> **Information provided**

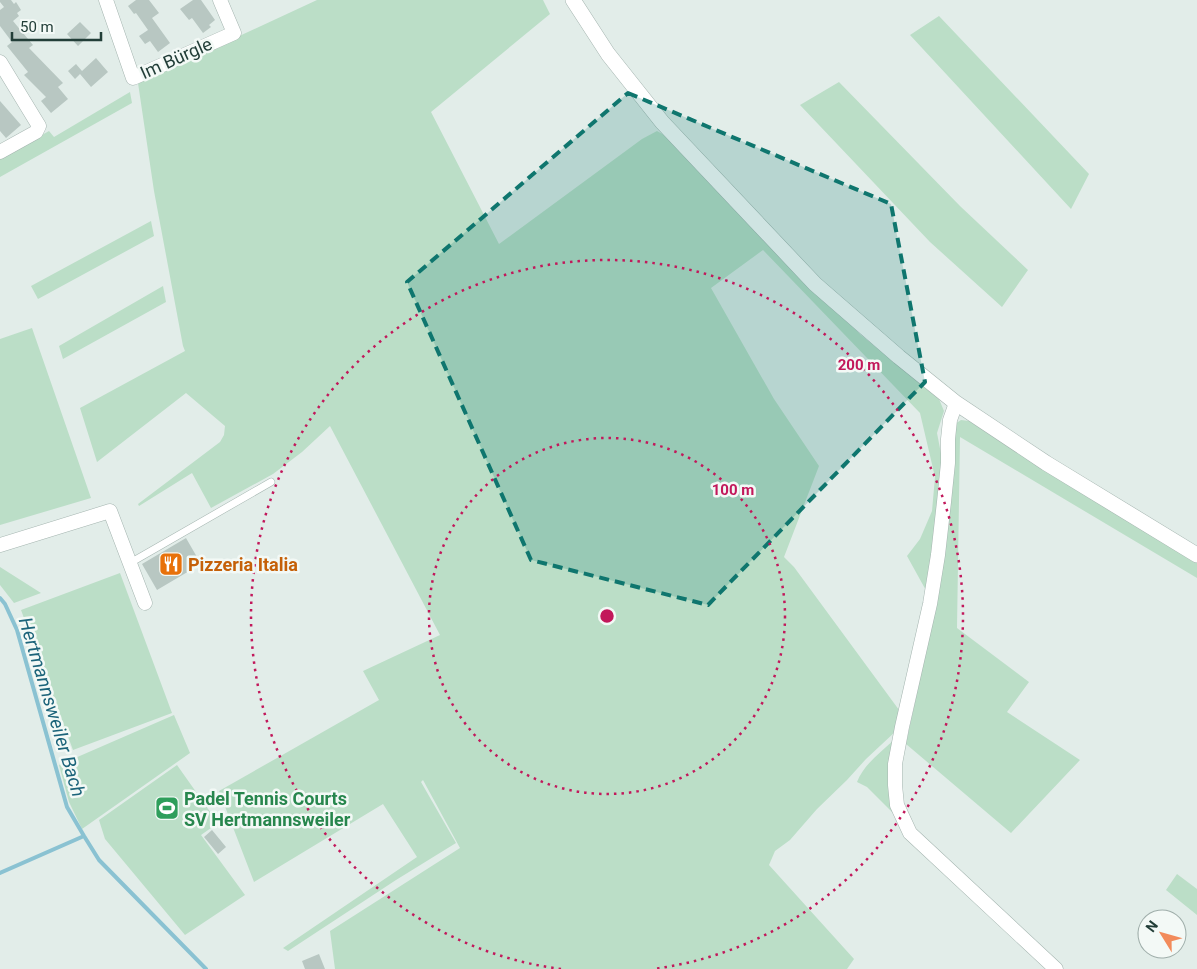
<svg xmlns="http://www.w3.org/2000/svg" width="1197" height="969" font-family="Roboto,sans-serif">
  <rect width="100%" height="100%" fill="#e2ede9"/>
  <path fill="#bbdec7" d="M317 0H543L550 14 431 112 499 244 642 139 657 131 673 140 767 243 861 335 939 399 944 411 937 433 944 469 928 594 907 556 920 539 932 511 935 477 920 413 763 250 711 288 774 399 819 466 784 557 794 567 902 714 896 731 866 759 847 780 817 809 790 840 775 851 769 865 854 959 847 969H335L330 931 460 848 423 780 421 782 456 843 396 880 288 951 283 948 417 857 383 804 254 882 219 791 379 700 363 671 440 635 330 426 302 452 273 474 211 508 192 473 139 506 138 504 220 442 224 435 225 426 186 393 97 462 80 408 185 351 183 346 154 191 138 83Z
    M939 16 1089 174 1071 209 910 35Z
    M839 82 960 206 1028 270 1002 307 930 242 800 105Z
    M130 92 132 103 0 177V159L49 131 54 137Z
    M151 221 154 236 38 299 31 286Z
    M163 286 166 302 63 359 59 346Z
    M32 328 91 498 0 525V339Z
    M961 420 969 421 1197 563V578L960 437 957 628 1029 682 1007 712 1080 760 1011 833 906 744 935 609 946 540 954 471 952 433 955 424Z
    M0 567 41 593 14 603 0 585Z
    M120 573 172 713 73 750 21 610Z
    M174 715 190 753 82 829 69 802 59 765Z
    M895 739 893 813 867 787 857 782C864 764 881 752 895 739Z
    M177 765 218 823 201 835 245 895 185 935 105 839 99 820Z
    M1177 874 1197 889V915L1166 890Z"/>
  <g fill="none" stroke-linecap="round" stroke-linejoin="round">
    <path stroke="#8ac2d2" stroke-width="4" d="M0 598 5 604 17 630 67 807 84 836 99 860 206 969
      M0 873 84 836"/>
  </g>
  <path fill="#b8c7c2" d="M0 0H11L14 4 16 2 21 10 17 13 19 16 13 21 33 45 29 48 63 83 58 87 68 99 51 113 41 101 46 97 24 75 28 72 7 46 12 42 0 26V10L4 7 0 2Z
    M136 0H149L159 13 152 18 170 43 158 52 150 41 145 44 139 36 148 30 136 13 134 14 128 6Z
    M193 0H201L215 20 209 25 211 27 203 33 192 18 189 20 180 9Z
    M80 22 91 33 78 46 67 34Z
    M96 58 108 72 91 87 80 74 75 79 68 71 76 64 82 71Z
    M0 101 21 125 6 138 0 131Z
    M186 538 201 564 157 590 142 564Z
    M212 830 226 847 218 854 204 837Z
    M319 954 325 969H305L302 961Z"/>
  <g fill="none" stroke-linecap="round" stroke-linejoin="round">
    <g stroke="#a5b5b0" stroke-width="8">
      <path id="service" d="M130 563 271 482"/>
    </g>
    <g stroke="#a5b5b0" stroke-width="15">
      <path id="minor" d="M106 0 133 78 234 33 220 0
        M0 62 39 126 36 132 0 152
        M956 403 950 420 948 439V463L944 502 938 555 930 604 902 727 895 764V785L897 805 910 833 1056 969
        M0 545 110 511 145 603"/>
    </g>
    <g stroke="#a5b5b0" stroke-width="16">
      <path id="tertiary" d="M573 0 608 54 662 122 815 284 899 357 956 403 1046 463 1197 555"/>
    </g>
    <use href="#service" stroke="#fff" stroke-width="7"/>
    <use href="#minor" stroke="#fff" stroke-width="14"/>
    <use href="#tertiary" stroke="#fff" stroke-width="15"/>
  </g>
  <path fill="#0f766e" fill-opacity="0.2" stroke="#0f766e" stroke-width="4" stroke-dasharray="10 6" stroke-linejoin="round" d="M628 93 891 204 925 382 708 605 531 560 407 282Z"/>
  <g fill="none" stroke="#c2185b" stroke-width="2.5" stroke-dasharray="2.5 5">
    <circle cx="607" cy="616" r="178"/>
    <path d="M561 969A356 356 0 1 1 653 969"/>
  </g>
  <defs>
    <g id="restaurant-square" transform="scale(1.25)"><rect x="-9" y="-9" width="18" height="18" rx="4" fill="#e8710a" stroke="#f3f9f6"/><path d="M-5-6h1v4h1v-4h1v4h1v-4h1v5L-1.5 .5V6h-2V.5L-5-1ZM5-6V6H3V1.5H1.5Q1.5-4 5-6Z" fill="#fff"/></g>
    <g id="stadium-square" transform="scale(1.25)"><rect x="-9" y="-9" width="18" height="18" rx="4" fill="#2e9e5b" stroke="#f3f9f6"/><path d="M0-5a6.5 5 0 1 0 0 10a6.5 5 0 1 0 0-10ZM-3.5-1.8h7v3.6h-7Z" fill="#fff"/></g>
  </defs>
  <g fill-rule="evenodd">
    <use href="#restaurant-square" x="171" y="564"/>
    <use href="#stadium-square" x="167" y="808"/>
  </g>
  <g text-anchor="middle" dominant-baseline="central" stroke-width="5" stroke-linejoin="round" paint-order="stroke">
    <g font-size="18" fill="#223e38" stroke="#f3f9f6">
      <text transform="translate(176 58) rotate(-24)">Im Bürgle</text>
    </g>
    <g font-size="18" font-weight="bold" fill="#c56008" stroke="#f3f9f6" text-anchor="start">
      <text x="188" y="564">Pizzeria Italia</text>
    </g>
    <g font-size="18" font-weight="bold" fill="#27864d" stroke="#f3f9f6" text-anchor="start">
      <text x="184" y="798">Padel Tennis Courts<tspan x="184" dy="21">SV Hertmannsweiler</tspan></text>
    </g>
    <g font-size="19" font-style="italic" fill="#1c647a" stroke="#f3f9f6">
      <text transform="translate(52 707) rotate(73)">Hertmannsweiler Bach</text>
    </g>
  </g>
  <circle cx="607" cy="616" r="8" fill="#c2185b" stroke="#f3f9f6" stroke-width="2.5"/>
  <g font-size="15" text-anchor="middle" font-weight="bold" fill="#c2185b" stroke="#f3f9f6" stroke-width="5" stroke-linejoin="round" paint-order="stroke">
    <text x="859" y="370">200 m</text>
    <text x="733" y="495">100 m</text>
  </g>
  <g transform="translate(1162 934) rotate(307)"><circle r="24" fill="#f3f9f6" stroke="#9faeaa"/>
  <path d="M0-4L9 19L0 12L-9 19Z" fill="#f28b5b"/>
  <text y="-8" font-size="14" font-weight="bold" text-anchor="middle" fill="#223e38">N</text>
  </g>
  <path d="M12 32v8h89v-8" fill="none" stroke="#223e38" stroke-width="2.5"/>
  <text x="20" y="32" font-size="15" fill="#223e38" stroke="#f3f9f6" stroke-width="4" paint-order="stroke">50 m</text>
</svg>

> **Task details**
Repeat the records in full, exactly as they appear, without the pictures.

> **Response below**
<svg xmlns="http://www.w3.org/2000/svg" width="1197" height="969" font-family="Roboto,sans-serif">
  <rect width="100%" height="100%" fill="#e2ede9"/>
  <path fill="#bbdec7" d="M317 0H543L550 14 431 112 499 244 642 139 657 131 673 140 767 243 861 335 939 399 944 411 937 433 944 469 928 594 907 556 920 539 932 511 935 477 920 413 763 250 711 288 774 399 819 466 784 557 794 567 902 714 896 731 866 759 847 780 817 809 790 840 775 851 769 865 854 959 847 969H335L330 931 460 848 423 780 421 782 456 843 396 880 288 951 283 948 417 857 383 804 254 882 219 791 379 700 363 671 440 635 330 426 302 452 273 474 211 508 192 473 139 506 138 504 220 442 224 435 225 426 186 393 97 462 80 408 185 351 183 346 154 191 138 83Z
    M939 16 1089 174 1071 209 910 35Z
    M839 82 960 206 1028 270 1002 307 930 242 800 105Z
    M130 92 132 103 0 177V159L49 131 54 137Z
    M151 221 154 236 38 299 31 286Z
    M163 286 166 302 63 359 59 346Z
    M32 328 91 498 0 525V339Z
    M961 420 969 421 1197 563V578L960 437 957 628 1029 682 1007 712 1080 760 1011 833 906 744 935 609 946 540 954 471 952 433 955 424Z
    M0 567 41 593 14 603 0 585Z
    M120 573 172 713 73 750 21 610Z
    M174 715 190 753 82 829 69 802 59 765Z
    M895 739 893 813 867 787 857 782C864 764 881 752 895 739Z
    M177 765 218 823 201 835 245 895 185 935 105 839 99 820Z
    M1177 874 1197 889V915L1166 890Z"/>
  <g fill="none" stroke-linecap="round" stroke-linejoin="round">
    <path stroke="#8ac2d2" stroke-width="4" d="M0 598 5 604 17 630 67 807 84 836 99 860 206 969
      M0 873 84 836"/>
  </g>
  <path fill="#b8c7c2" d="M0 0H11L14 4 16 2 21 10 17 13 19 16 13 21 33 45 29 48 63 83 58 87 68 99 51 113 41 101 46 97 24 75 28 72 7 46 12 42 0 26V10L4 7 0 2Z
    M136 0H149L159 13 152 18 170 43 158 52 150 41 145 44 139 36 148 30 136 13 134 14 128 6Z
    M193 0H201L215 20 209 25 211 27 203 33 192 18 189 20 180 9Z
    M80 22 91 33 78 46 67 34Z
    M96 58 108 72 91 87 80 74 75 79 68 71 76 64 82 71Z
    M0 101 21 125 6 138 0 131Z
    M186 538 201 564 157 590 142 564Z
    M212 830 226 847 218 854 204 837Z
    M319 954 325 969H305L302 961Z"/>
  <g fill="none" stroke-linecap="round" stroke-linejoin="round">
    <g stroke="#a5b5b0" stroke-width="8">
      <path id="service" d="M130 563 271 482"/>
    </g>
    <g stroke="#a5b5b0" stroke-width="15">
      <path id="minor" d="M106 0 133 78 234 33 220 0
        M0 62 39 126 36 132 0 152
        M956 403 950 420 948 439V463L944 502 938 555 930 604 902 727 895 764V785L897 805 910 833 1056 969
        M0 545 110 511 145 603"/>
    </g>
    <g stroke="#a5b5b0" stroke-width="16">
      <path id="tertiary" d="M573 0 608 54 662 122 815 284 899 357 956 403 1046 463 1197 555"/>
    </g>
    <use href="#service" stroke="#fff" stroke-width="7"/>
    <use href="#minor" stroke="#fff" stroke-width="14"/>
    <use href="#tertiary" stroke="#fff" stroke-width="15"/>
  </g>
  <path fill="#0f766e" fill-opacity="0.2" stroke="#0f766e" stroke-width="4" stroke-dasharray="10 6" stroke-linejoin="round" d="M628 93 891 204 925 382 708 605 531 560 407 282Z"/>
  <g fill="none" stroke="#c2185b" stroke-width="2.5" stroke-dasharray="2.5 5">
    <circle cx="607" cy="616" r="178"/>
    <path d="M561 969A356 356 0 1 1 653 969"/>
  </g>
  <defs>
    <g id="restaurant-square" transform="scale(1.25)"><rect x="-9" y="-9" width="18" height="18" rx="4" fill="#e8710a" stroke="#f3f9f6"/><path d="M-5-6h1v4h1v-4h1v4h1v-4h1v5L-1.5 .5V6h-2V.5L-5-1ZM5-6V6H3V1.5H1.5Q1.5-4 5-6Z" fill="#fff"/></g>
    <g id="stadium-square" transform="scale(1.25)"><rect x="-9" y="-9" width="18" height="18" rx="4" fill="#2e9e5b" stroke="#f3f9f6"/><path d="M0-5a6.5 5 0 1 0 0 10a6.5 5 0 1 0 0-10ZM-3.5-1.8h7v3.6h-7Z" fill="#fff"/></g>
  </defs>
  <g fill-rule="evenodd">
    <use href="#restaurant-square" x="171" y="564"/>
    <use href="#stadium-square" x="167" y="808"/>
  </g>
  <g text-anchor="middle" dominant-baseline="central" stroke-width="5" stroke-linejoin="round" paint-order="stroke">
    <g font-size="18" fill="#223e38" stroke="#f3f9f6">
      <text transform="translate(176 58) rotate(-24)">Im Bürgle</text>
    </g>
    <g font-size="18" font-weight="bold" fill="#c56008" stroke="#f3f9f6" text-anchor="start">
      <text x="188" y="564">Pizzeria Italia</text>
    </g>
    <g font-size="18" font-weight="bold" fill="#27864d" stroke="#f3f9f6" text-anchor="start">
      <text x="184" y="798">Padel Tennis Courts<tspan x="184" dy="21">SV Hertmannsweiler</tspan></text>
    </g>
    <g font-size="19" font-style="italic" fill="#1c647a" stroke="#f3f9f6">
      <text transform="translate(52 707) rotate(73)">Hertmannsweiler Bach</text>
    </g>
  </g>
  <circle cx="607" cy="616" r="8" fill="#c2185b" stroke="#f3f9f6" stroke-width="2.5"/>
  <g font-size="15" text-anchor="middle" font-weight="bold" fill="#c2185b" stroke="#f3f9f6" stroke-width="5" stroke-linejoin="round" paint-order="stroke">
    <text x="859" y="370">200 m</text>
    <text x="733" y="495">100 m</text>
  </g>
  <g transform="translate(1162 934) rotate(307)"><circle r="24" fill="#f3f9f6" stroke="#9faeaa"/>
  <path d="M0-4L9 19L0 12L-9 19Z" fill="#f28b5b"/>
  <text y="-8" font-size="14" font-weight="bold" text-anchor="middle" fill="#223e38">N</text>
  </g>
  <path d="M12 32v8h89v-8" fill="none" stroke="#223e38" stroke-width="2.5"/>
  <text x="20" y="32" font-size="15" fill="#223e38" stroke="#f3f9f6" stroke-width="4" paint-order="stroke">50 m</text>
</svg>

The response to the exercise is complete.